▸ **Given instruction A**: Show each line of the listing that contains the string "place", with case counting.

▸ **Document**:
+===+
Study of an In-order SMT Architecture and Grouping Schemes

  • Moon, Byung-In (SP Division of System IC, Hynix Semiconductor Inc.,) ;
  • Kim, Moon-Gyung (Department of Electrical & Electronic Engineering, Yonsei University) ;
  • Hong, In-Pyo (Department of Electrical & Electronic Engineering, Yonsei University) ;
  • Kim, Ki-Chang (School of Information & Communication Engineering, Inha University) ;
  • Lee, Yong-Surk (Department of Electrical & Electronic Engineering, Yonsei University)
+===+
▸ **Records supplied**:
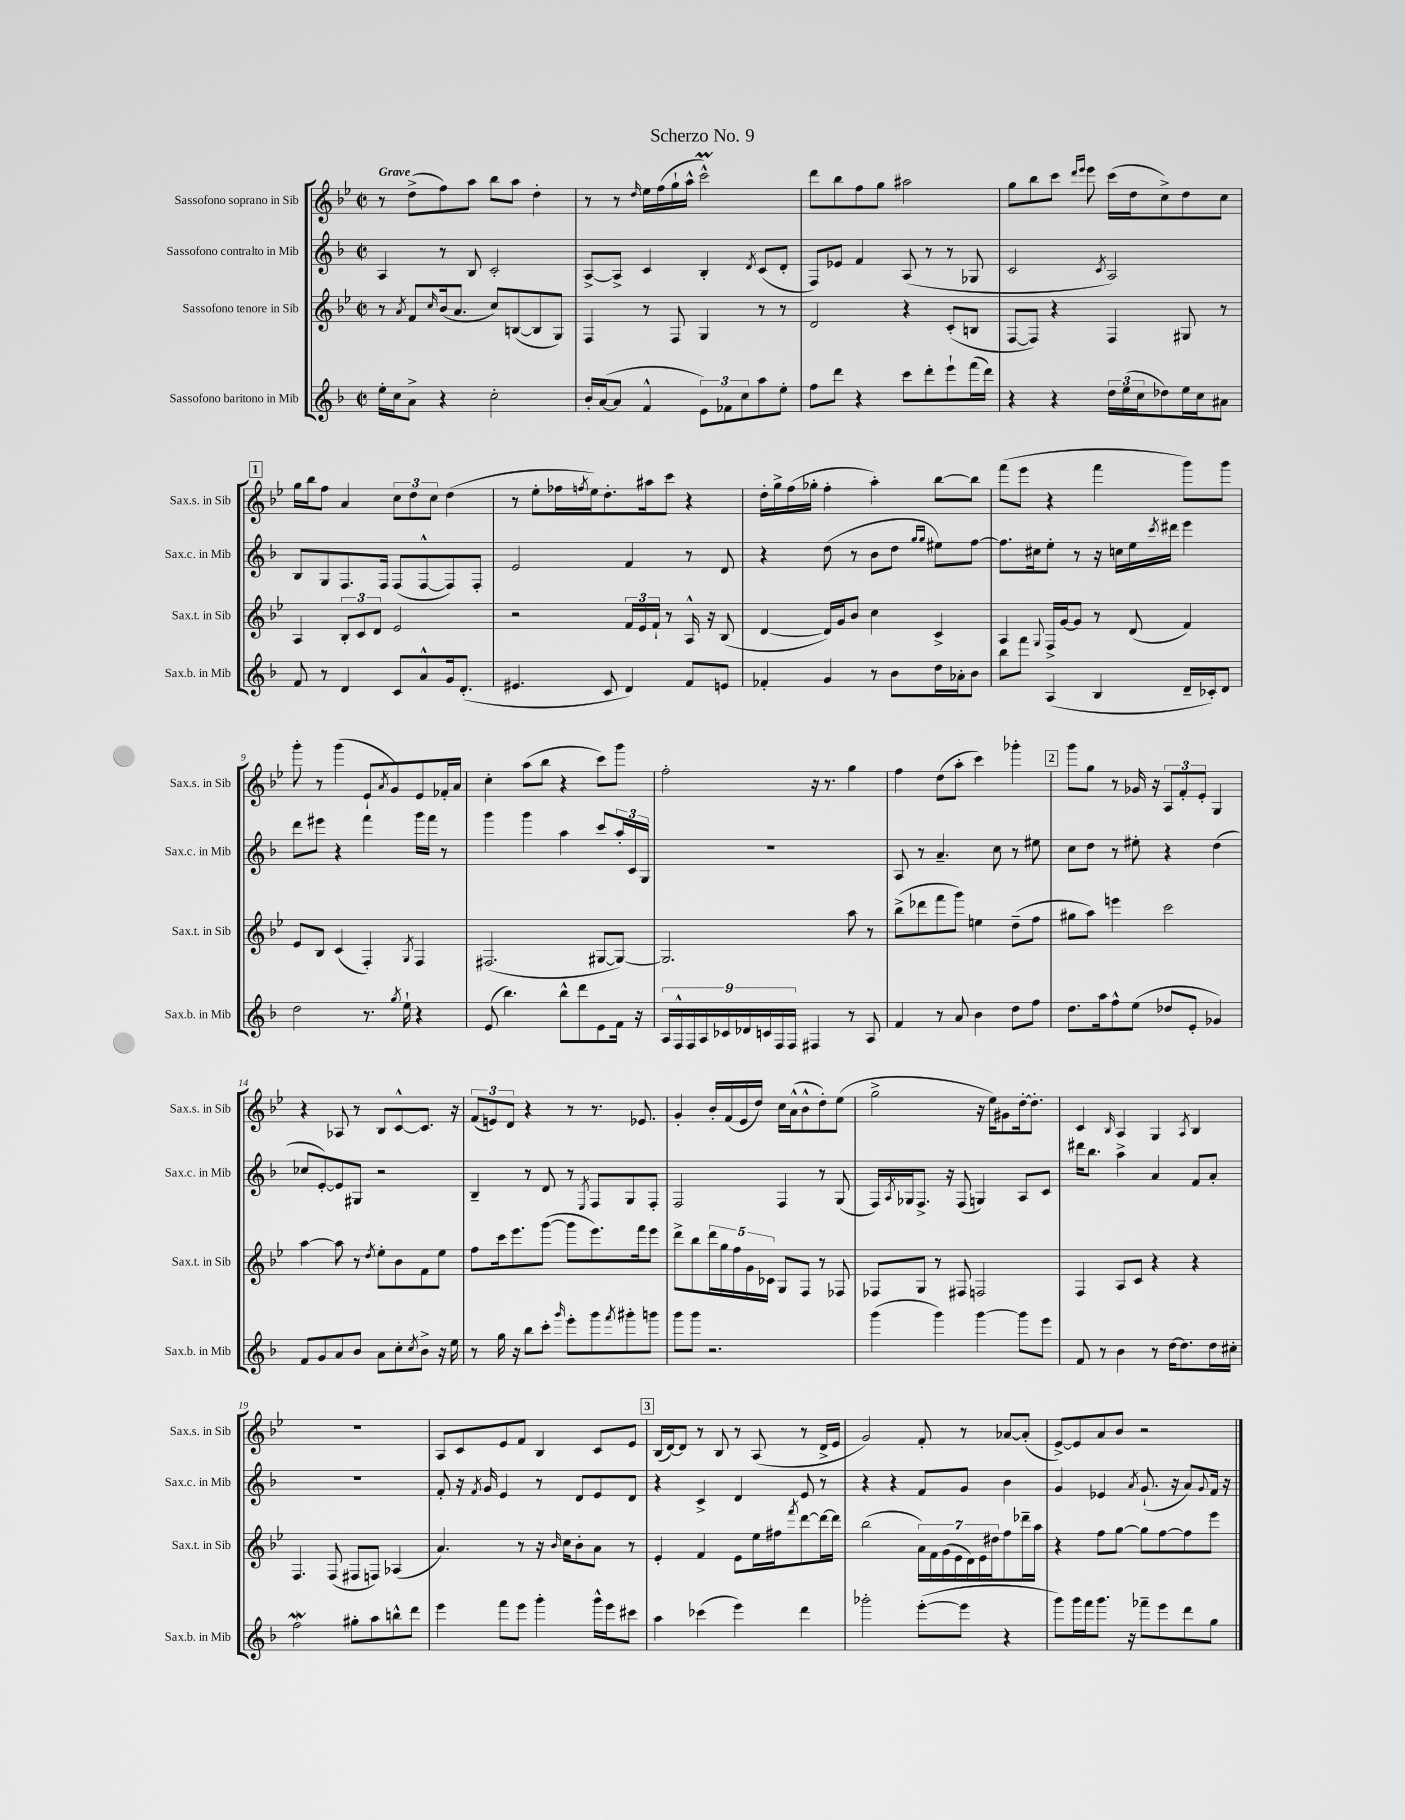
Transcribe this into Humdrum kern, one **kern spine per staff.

**kern	**kern	**kern	**kern
*part4	*part3	*part2	*part1
*staff4	*staff3	*staff2	*staff1
*I"Sassofono baritono in Mib	*I"Sassofono tenore in Sib	*I"Sassofono contralto in Mib	*I"Sassofono soprano in Sib
*I'Sax.b. in Mib	*I'Sax.t. in Sib	*I'Sax.c. in Mib	*I'Sax.s. in Sib
*clefG2	*clefG2	*clefG2	*clefG2
*k[b-]	*k[b-e-]	*k[b-]	*k[b-e-]
*M2/2	*M2/2	*M2/2	*M2/2
*met(c|)	*met(c|)	*met(c|)	*met(c|)
=1	=1	=1	=1
!	!	!	!LO:TX:a:B:t=Grave
16ee'\LL	8r	4A/	8r
16cc\J	.	.	.
.	8qa/	.	.
8a^\J	8f/L	.	(8dd^\L
.	16qqcc/	.	.
4r	(16b-/k	8r	8ff\)
.	8.a/J	.	.
.	.	8B-/	8aa\J
2cc'\	8cc/L)	2c'/	8bb-\L
.	([8Bn/	.	8aa\J
.	8B/]	.	4dd'\
.	8G/J)	.	.
=2	=2	=2	=2
16b-'/LL	4F/	[8A^/L	8r
([16a/J	.	.	.
8a/J]	.	8A^/J]	8r
.	.	.	16qqdd/
4f^^/	8r	4c/	16ee-\LL
.	.	.	(16ff\
.	8F/	.	16gg`\
.	.	.	16aa^^\JJ
12e\L)	4G/	4B-'/	2cccM^^\)
12f-X\	.	.	.
12cc\	.	.	.
.	.	8qd/	.
8aa\	8r	(8c/L	.
8ee'\J	8r	8d'/J	.
=3	=3	=3	=3
8ff\L	2d/	8F/L)	8ddd\L
8ddd\J	.	8e-X/J	8bb-\
4r	.	4f/	8ff\
.	.	.	8gg\J
8ccc\L	4r	(8A/	2aa#X\
8ddd'\	.	8r	.
8eee`\	(8c'/L	8r	.
(16fff\L	8Bn/J	8G-X/	.
16ddd\JJ)	.	.	.
=4	=4	=4	=4
4r	[8F/L	2c/	8gg\L
.	8F/J])	.	8bb-\
4r	4r	.	8ccc\J
.	.	.	16qqddd/LL
.	.	.	16qqeee-/JJ
.	.	.	8eee-\
.	.	8qc/	.
24dd\LL	4F/	2A/)	(16ccc\LL
(24ee\	.	.	.
.	.	.	16dd\J
24cc\J	.	.	.
8dd-X\)	.	.	8cc^\)
16ee\L	8G#X/	.	8dd\
16cc\J	.	.	.
8a#X\J	8r	.	8cc\J
!!LO:LB:g=z
!!LO:REH:place=s1:t=1
=5	=5	=5	=5
8f/	4A/	8B-/L	16gg\LL
.	.	.	16bb-\J
8r	.	8G/	8ff\J
4d/	12B-'/L	8.F/	4a/
.	12c/	.	.
.	12d/J	.	.
.	.	16F/Jk	.
8c/L	2e-/	(8F/L	12cc\L
.	.	.	12dd\
8a^^/	.	[8F^^/	.
.	.	.	12cc\J
16g/k	.	8F/])	(4dd\
(8.d'/J	.	.	.
.	.	8F'/J	.
=6	=6	=6	=6
4.e#X/	2r	2e/	8r
.	.	.	8ee-'\L
.	.	.	16ff-X\L
.	.	.	8qffn/
.	.	.	16ee-\J)
8c/	.	.	8.dd'\
4d/)	24f/LL	4f/	.
.	24e-/	.	.
.	.	.	16aa#X\k
.	24f`/JJ	.	.
.	8r	.	8ccc\J
8f/L	16A^^/	8r	4r
.	16r	.	.
8en/J	(8B-/	8d/	.
=7	=7	=7	=7
4f-X'/	[4d/	4r	16dd'\LL
.	.	.	16gg^\
.	.	.	(16ff\
.	.	.	16gg-X'\JJ
4g/	16d/LL])	(8dd\	4ff'\
.	16g/J	.	.
.	8b-/J	8r	.
8r	4cc\	8b-\L	4aa'\)
8b-\L	.	8dd\J	.
.	.	16qqgg/LL	.
.	.	16qqgg/JJ	.
16dd\L	4c^/	8ee#X\L)	[8bb-\L
16a-X'\J	.	.	.
8b-\J	.	[8ff\J	8bb-\J]
=8	=8	=8	=8
8bb-\L	4A/	8.ff\L]	(8fff\L
8fff\J	.	.	8eee-\J
.	.	16cc#X\k	.
.	8qqG/	.	.
(4A/	16F^/LL	8ee'\J	4r
.	[16g/J	.	.
.	8g/J]	8r	.
4B-/	8r	16r	4fff\
.	.	16ccn\LL	.
.	(8d/	16ee\	.
.	.	8qccc/	.
.	.	16ddd#X\JJ	.
16d~/LL	4f/)	4eee\	8ggg\L)
16c-X'/J)	.	.	.
8d/J	.	.	8ggg\J
!!LO:LB:g=z
=9	=9	=9	=9
2dd\	8e-/L	8ddd\L	8ggg'\
.	8B-/J	8eee#X\J	8r
.	(4c/	4r	(4ggg\
8.r	4F'/)	4fff\	8e-`/L
.	.	.	8qa/
.	.	.	8g/)
8qgg/	.	.	.
16ee`\	.	.	.
.	8qG/	.	.
4r	4F/	16ggg\LL	8e-/
.	.	16fff\JJ	.
.	.	8r	16f-X'/L
.	.	.	16a/JJ
=10	=10	=10	=10
(8e/	(2.F#X/	4ggg\	4cc'\
4.bb-\)	.	.	.
.	.	4ggg\	(8aa\L
.	.	.	8bb-\J
8bb-^^\L	.	4aa\	4r
8ddd\	.	.	.
8e\	[8G#X/L	8ccc/L	8ccc\L)
16f\Jk	8G#/J_)	24aa'/L	8ggg\J
.	.	24c/	.
16r	.	.	.
.	.	24G/JJ	.
=11	=11	=11	=11
18A/LL	2.G#/]	1r	2ff'\
18F^^/	.	.	.
18F/	.	.	.
18A/	.	.	.
18c-X/	.	.	.
18d-X/	.	.	.
18cn/	.	.	.
18F/	.	.	.
18F/JJ	.	.	.
4F#X/	.	.	16r
.	.	.	8.r
8r	8aa\	.	4gg\
8A/	8r	.	.
=12	=12	=12	=12
4f/	(8bb-^\L	8A/	4ff\
.	8ddd-X\	8r	.
8r	8fff\	4.a~/	(8dd\L
8a/	8ggg\J)	.	8aa'\J
4b-\	4een\	.	4ccc\)
.	.	8cc\	.
8dd\L	(8dd~\L	8r	4ggg-X'\
8ff\J	8ff\J	8ee#X\	.
!!LO:REH:place=s1:t=2
=13	=13	=13	=13
8.dd\L	8gg#X\L	8cc\L	8ggg\L
.	8aa\J)	8dd\J	8gg\J
16aa\k	.	.	.
8ff^^\	4eeen\	8r	8r
(8ee\J	.	8ee#X'\	16g-X/
.	.	.	16r
8dd-X/L	2ccc\	4r	12A/L
.	.	.	12f'/
8e'/J	.	.	.
.	.	.	12e-'/J
4g-X/)	.	(4dd\	4G/
!!LO:LB:g=z
=14	=14	=14	=14
8f/L	[4aa\	8cc-X/L	4r
8g/	.	[8e'/)	.
8a/	8aa\]	8e/]	8A-X/
8b-/J	8r	8G#X/J	8r
.	8qdd/	.	.
8a\L	8ee-'\L	2r	8B-/L
8cc'\	8b-\	.	[8c^^/
8qcc/	.	.	.
8b-^\J	8f\	.	8.c/J]
16r	8ee-\J	.	.
16ee\	.	.	16r
=15	=15	=15	=15
8r	8ff\L	4B-~/	(12f/L
.	.	.	12en/)
16gg\	16ccc\k	.	.
.	.	.	12d/J
16r	8.eee-\	.	.
8bb-\L	.	8r	4r
8ccc'\J	([8ggg\J	8d/	.
16qqggg/	.	.	.
8eee'\L	8ggg\L]	8r	8r
.	.	8qE/	.
8ggg\	8.eee-\)	8F/L	8.r
8qfff/	.	.	.
8ggg#X'\	.	8G/	.
.	16fff\k	.	8.e-X/
8gggn\J	8eee-\J	8F'/J	.
=16	=16	=16	=16
8ggg\L	8ddd^\L	2F/	4g'/
8ggg\J	8bb-\	.	.
2.r	20ddd\L	.	16b-'/LL
.	20gg\	.	.
.	.	.	(16f/
.	20ff\	.	.
.	.	.	16e-/
.	20g\	.	.
.	.	.	16dd/JJ)
.	20c-X\JJ	.	.
.	8G/L	4F/	16cc\LL
.	.	.	(16a^^\J
.	8F/J	.	8b-^^\
.	8r	8r	8dd'\)
.	8F-X/	(8G/	(8ee-\J
=17	=17	=17	=17
(4ggg\	8F-X/L	16F/LL)	2gg^\
.	.	8qA/	.
.	.	16G-X/J	.
.	8G/J	8.F^/J	.
4ggg\)	8r	.	.
.	.	16r	.
.	8F#X/	(8F/	.
[4ggg\	2Fn/	4Gn/)	16r
.	.	.	16ee-\KL)
.	.	.	8g#X\
8ggg\L]	.	8A/L	[16dd'\k
.	.	.	8.dd'\J]
8eee\J	.	8c/J	.
=18	=18	=18	=18
8f/	4F/	16ddd#X\KL	4c/
.	.	8.bb-\J	.
8r	.	.	.
.	.	.	16qqB-/
4b-\	8A/L	4aa^\	4A/
.	8c/J	.	.
8r	4r	4a/	4G/
[16dd\KL	.	.	.
8.dd\]	.	.	.
.	.	.	8qA/
.	4r	8f/L	4B-/
16dd\L	.	8a'/J	.
16cc#X'\JJ	.	.	.
!!LO:LB:g=z
=19	=19	=19	=19
2ffw\	4.F/	1r	1r
.	(8F/	.	.
8gg#X'\L	8F#X/L	.	.
8aa\	8Fn/J)	.	.
8bbn^^\	(4A-X/	.	.
8ddd\J	.	.	.
=20	=20	=20	=20
4eee\	4.a/)	8f'/	8A/L
.	.	16r	8c/
.	.	8qf/	.
.	.	16g/	.
8fff\L	.	4e/	8e-/
8eee\J	8r	.	8f/J
4ggg'\	16r	8r	4B-/
.	16qqb-/	.	.
.	16cc\KL	.	.
.	8b-'\	8d/L	.
16ggg^^\LL	8a\J	8e/	8c/L
16eee\J	.	.	.
8ccc#X\J	8r	8d/J	8e-/J
!!LO:REH:place=s1:t=3
=21	=21	=21	=21
4aa\	4e-'/	4r	(16B-/LL
.	.	.	[16d/J)
.	.	.	8d/J]
(4ccc-X\	4f/	4c^/	8r
.	.	.	8B-/
4eee\)	8e-\L	4d/	8r
.	16ee-\L	.	(8A/
.	16ff#X\J	.	.
.	8qfff/	.	.
4ddd\	[8ddd\	8e/	8r
.	16ddd\L_	8r	16d^/LL
.	16ddd\JJ]	.	16e-/JJ
=22	=22	=22	=22
2ggg-X'\	(2bb-\	4r	2g/)
.	.	4r	.
([8eee'\L	28a\LL)	8f/L	8f'/
.	28f\	.	.
.	(28g\	.	.
.	28e-\	.	.
8eee\J]	.	8g/J	8r
.	28d\)	.	.
.	28e-\	.	.
.	28dd#X\J	.	.
4r	8ff\	4b-\	[8a-X/L
.	16ddd-X~\L	.	(8a-'/J]
.	16aa\JJ	.	.
=23	=23	=23	=23
8ggg\L)	4r	4g/	[8e-^/L)
16ggg\L	.	.	8e-/]
16fff\J	.	.	.
8.ggg\J	8ff\L	4e-X/	8a/
.	[8gg\J	.	8b-/J
16r	.	.	.
.	.	8qa/	.
8fff-X~\L	8gg\L]	(8.g`/	2r
8eee\	[8ff\	.	.
.	.	16r	.
8ddd\	8ff\]	8a/L)	.
.	.	8qqg/	.
8gg\J	8eee-\J	16f/Jk	.
.	.	16r	.
==	==	==	==
*-	*-	*-	*-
+===+
▸ **Given instruction B**: Quote the in-order SMT architecture title and its author list in full, word for word.

▸ **Worked answer A**:
!!LO:REH:place=s1:t=1
!!LO:REH:place=s1:t=2
!!LO:REH:place=s1:t=3

▸ **Worked answer B**:
Study of an In-order SMT Architecture and Grouping Schemes

  • Moon, Byung-In (SP Division of System IC, Hynix Semiconductor Inc.,) ;
  • Kim, Moon-Gyung (Department of Electrical & Electronic Engineering, Yonsei University) ;
  • Hong, In-Pyo (Department of Electrical & Electronic Engineering, Yonsei University) ;
  • Kim, Ki-Chang (School of Information & Communication Engineering, Inha University) ;
  • Lee, Yong-Surk (Department of Electrical & Electronic Engineering, Yonsei University)